After all this, my inaction of being unable to speak to her in a proper conversation, I've come to want her friendship. I myself am a believe that it is better to have not loved and not get hurt at all than to love and then experience pain, but I can't control what happens to me that others cause, and if I experience something like this I will value its teachings and lessons and learn from them. I learned a lot here, and I will go over them.

The first one and very most important is... that if you get into a relationship, value them the SECOND HIGHEST in the world (until you marry them). The reasons for this are very simple. You need someone you can talk to who won't be biased because they are your significant other – and this person needs to care about you a whole lot. If the worst ends up happening like in this situation, you can have someone to fall back to, to cry to, to bitch, complain, say anything your mind or heart desires and have them support you. You can have an anchor so your entire world doesn't get crushed. So that when the love fails to continue blooming, you can just do anything with this other person. That is the most important lesson.

The second one is that online relationships rarely ever work, at least with a great distance between the two people. If you do plan on doing online, try to keep it in at least the same state or province. If they're cross country you have a LOT of work to do and if they're on another continent you better be prepared to devote a LOT, and I mean a TON of effort into making it work. And they need to do the exact same thing. Physical contact is, obviously, a very important factor in relationships as well that I believe is something that is nearly entirely essential for a huge number of people for something like this to work. Sure, hearing their voice is nice and writing letters is cute, but not kissing or holding or touching that person for long lengths of time will sure as hell take its toll.

The third lesson here is don't ever let love get in the way of friendship. It is always better to hold someone's friendship than to just totally toss them aside like they don't matter. Hatred is an emotion that should be reserved and RARELY ever called upon.
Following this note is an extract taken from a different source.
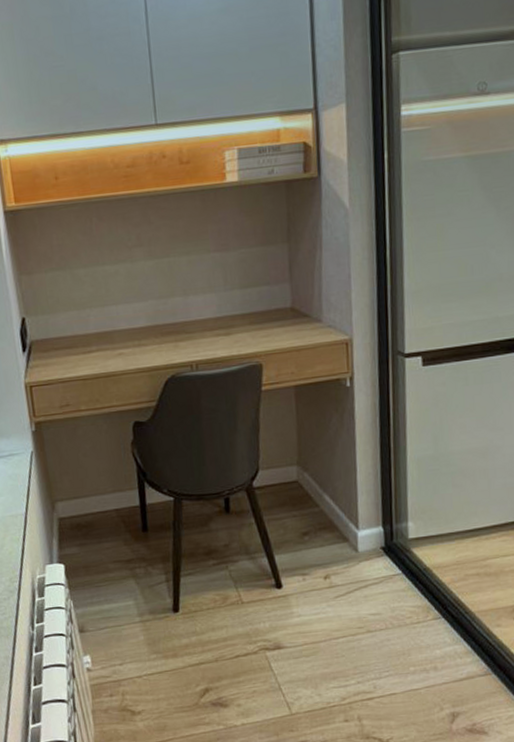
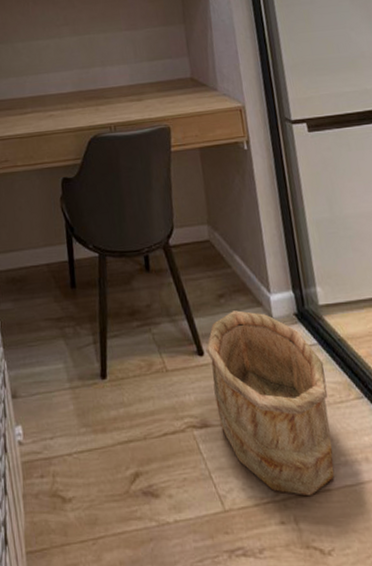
wooden bucket: none [284,546,406,700] -> present [205,310,334,497]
Hatred is a very powerful emotion, sometimes I believe even stronger than love, and if you ever have a true tango with it you will know how scary and controlling it can be. I was talking about friendship and got into hatred? The point is, don't hate people you can hold as friends. I am glad I learned that before it was too late, before I said something idiotic that I would regret.

Well, reader, if you got to this point I'm going to wrap it up and thank you for reading if you managed to get down this far. If you cheated and just went to the end, I will NOT share my cookies with you. I was considering starting my own project, writing essays on my life about the people that meant, and do mean, everything to me. Would you be interested in reading such things as this? If so, I'd like to know.